Hay, además, una curiosa fe en el poder de las palabras como fórmulas mágicas para instaurar una realidad. Como los sandios que creen que, al escribir en un texto constitucional que todos los peruanos tienen derecho a una vivienda digna, tales viviendas brotarán espontáneamente en el territorio nacional, los que se aferran al término ‘declaratoria’ tienen sus propias fantasías. Piensan, daría la impresión, que al llamar así a una disposición que poco podrá cambiar la situación crítica de la seguridad en los lugares en donde ha sido dictada, conseguirán que sus efectos devengan de pronto milagrosos. Los soldados apostados en una esquina de San Juan de Lurigancho difícilmente disuadirán a los extorsionadores que operan en ese distrito de continuar con su lucrativo negocio. Pero, quién sabe, si ello es producto de una rimbombante ‘declaratoria’ y no de una vulgar ‘declaración’, a lo mejor se dejan atarantar y le bajan tantito la viada al ‘business’.

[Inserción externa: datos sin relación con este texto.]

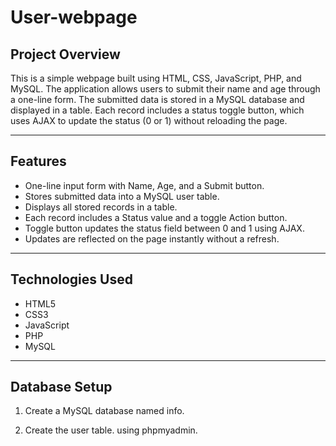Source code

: # User-webpage

## Project Overview

This is a simple webpage built using HTML, CSS, JavaScript, PHP, and MySQL. The application allows users to submit their name and age through a one-line form. The submitted data is stored in a MySQL database and displayed in a table. Each record includes a status toggle button, which uses AJAX to update the status (0 or 1) without reloading the page.

---

## Features

- One-line input form with Name, Age, and a Submit button.
- Stores submitted data into a MySQL user table.
- Displays all stored records in a table.
- Each record includes a Status value and a toggle Action button.
- Toggle button updates the status field between 0 and 1 using AJAX.
- Updates are reflected on the page instantly without a refresh.

---

## Technologies Used

- HTML5
- CSS3
- JavaScript 
- PHP 
- MySQL 

---

## Database Setup

1. Create a MySQL database named info.

2. Create the user table.
   using phpmyadmin.
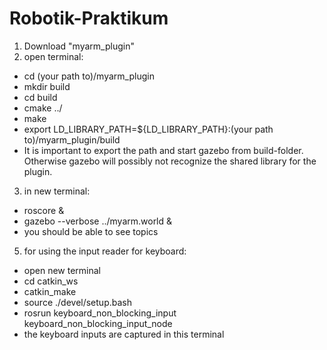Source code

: # Robotik-Praktikum

1. Download "myarm_plugin"
2. open terminal:  
-	cd (your path to)/myarm_plugin
-	mkdir build 
-	cd build 
-	cmake ../ 
-	make 
-	export LD_LIBRARY_PATH=${LD_LIBRARY_PATH}:(your path to)/myarm_plugin/build
- It is important to export the path and start gazebo from build-folder. Otherwise gazebo will possibly not recognize the shared library for the plugin.
3. in new terminal:  
-	roscore &
-	gazebo --verbose ../myarm.world &
- you should be able to see topics
5. for using the input reader for keyboard:
- open new terminal 
- cd catkin_ws 
- catkin_make
- source ./devel/setup.bash
- rosrun keyboard_non_blocking_input keyboard_non_blocking_input_node
- the keyboard inputs are captured in this terminal 
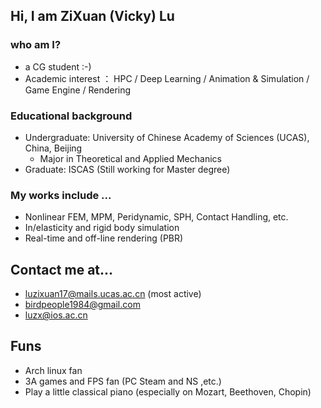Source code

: ## Hi, I am ZiXuan (Vicky) Lu
### who am I?
 - a CG student :-)
  - Academic interest ： HPC / Deep Learning / Animation & Simulation / Game Engine / Rendering
### Educational background
 - Undergraduate: University of Chinese Academy of Sciences (UCAS), China, Beijing 
   - Major in Theoretical and Applied Mechanics 
 - Graduate: ISCAS (Still working for Master degree)
### My works include ...
 - Nonlinear FEM, MPM, Peridynamic, SPH, Contact Handling, etc.
 - In/elasticity and rigid body simulation
 - Real-time and off-line rendering (PBR)

## Contact me at...
 - luzixuan17@mails.ucas.ac.cn (most active)
 - birdpeople1984@gmail.com
 - luzx@ios.ac.cn

## Funs
 - Arch linux fan
 - 3A games and FPS fan (PC Steam and NS ,etc.)
 - Play a little classical piano (especially on Mozart, Beethoven, Chopin)
 
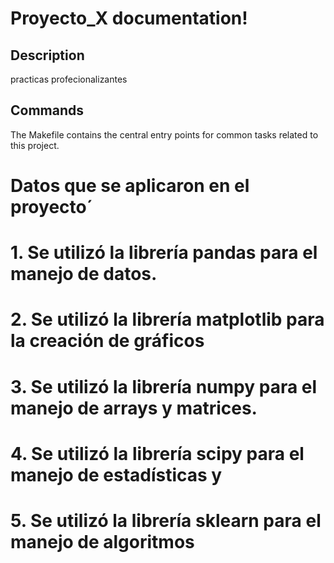# Proyecto_X documentation!

## Description

practicas profecionalizantes

## Commands

The Makefile contains the central entry points for common tasks related to this project.

# Datos que se aplicaron en el proyecto´

# 1. Se utilizó la librería pandas para el manejo de datos.
# 2. Se utilizó la librería matplotlib para la creación de gráficos
# 3. Se utilizó la librería numpy para el manejo de arrays y matrices.
# 4. Se utilizó la librería scipy para el manejo de estadísticas y
# 5. Se utilizó la librería sklearn para el manejo de algoritmos
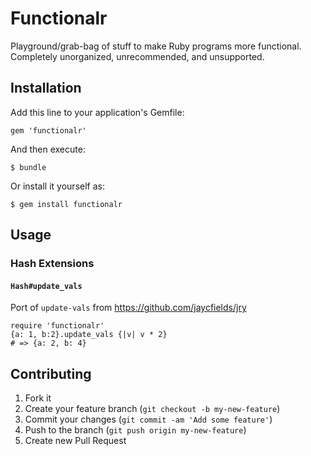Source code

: # Functionalr

Playground/grab-bag of stuff to make Ruby programs more functional. Completely
unorganized, unrecommended, and unsupported.

## Installation

Add this line to your application's Gemfile:

    gem 'functionalr'

And then execute:

    $ bundle

Or install it yourself as:

    $ gem install functionalr

## Usage

### Hash Extensions

#### `Hash#update_vals`

Port of `update-vals` from https://github.com/jaycfields/jry

    require 'functionalr'
    {a: 1, b:2}.update_vals {|v| v * 2}
    # => {a: 2, b: 4}

## Contributing

1. Fork it
2. Create your feature branch (`git checkout -b my-new-feature`)
3. Commit your changes (`git commit -am 'Add some feature'`)
4. Push to the branch (`git push origin my-new-feature`)
5. Create new Pull Request
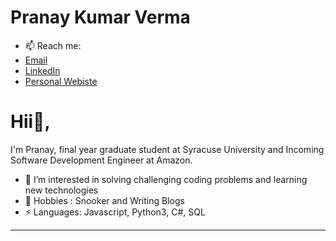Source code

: # Pranay Kumar Verma
- 📫 Reach me: 
- [Email](pranay.kmr@live.com)
- [LinkedIn](https://www.linkedin.com/in/pranaykumarverma/)
- [Personal Webiste](https://pranaykmr.github.io)

# Hii👋, 
I'm Pranay, final year graduate student at Syracuse University and Incoming Software Development Engineer at Amazon. 


- 👀  I’m interested in solving challenging coding problems and learning new technologies
- 💬  Hobbies : Snooker and Writing Blogs
-  ⚡  Languages: Javascript, Python3, C#, SQL


---
<!---
pranaykmr/pranaykmr is a ✨ special ✨ repository because its `README.md` (this file) appears on your GitHub profile.
You can click the Preview link to take a look at your changes.
--->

El problema, como apuntábamos al principio, es que en la confusión de adjetivos con sustantivos –o de lo accesorio con lo importante– se pierde algo esencial. Y la ‘declaratoria’ que nos ocupa es adjetiva. O, peor todavía, cosmética. Si fuera algo “bien pensado”, como reclama ahora la presidente Boluarte, habría formado parte de su cacareado plan homónimo. Pero para todos es evidente que se trata solo de un recurso sacado de la manga a último momento. Ante el apremio de no tener nada sustantivo que proponer frente a la calamitosa situación de la seguridad en el país, venga el adjetivo. “Esta declaratoria de emergencia va a permitir el control interno a cargo de la Policía Nacional y el apoyo estratégico en los activos críticos a cargo de las Fuerzas Armadas”, ha proclamado esta semana el presidente del Consejo de Ministros, Alberto Otárola, con el rostro agestado de los que saben cómo domar una gran amenaza. Y las bisagras de la mecedora se han dejado escuchar a la distancia.
Menos dotada para aparentar certeza en medio de la cháchara, en cambio, ha demostrado ser la presidente Boluarte. Tras dar a conocer la medida en cuestión desde Nueva York, la gobernante, en efecto, se crispó ante una simple pregunta de la periodista Angélica Valdés al respecto. “Estamos en un evento internacional; le voy a agradecer que los temas del Perú los vamos a tratar en el Perú”, le espetó. Y no contenta con ello, ante la insistencia de la reportera, añadió: “Está usted un poco agresiva con su pregunta, señora”. Una reflexión que, al entender de algunos, habría estado dirigida en realidad a sí misma.
–Conciencia de inconsistencia–
De cualquier forma, el trato que le dispensó a Angélica sugiere una cierta conciencia sobre la inconsistencia de la medida que acababa de dictar. Un temor a responder demandas elementales acerca de su, digamos, opinable utilidad. Aunque quizás estemos pecando de suspicaces y lo que le pasaba era sencillamente que estaba agobiada por un mal que le impedía hablar. Pero eso sí: un mal sustantivo, por supuesto. Como una inflamatoria de garganta, por ejemplo.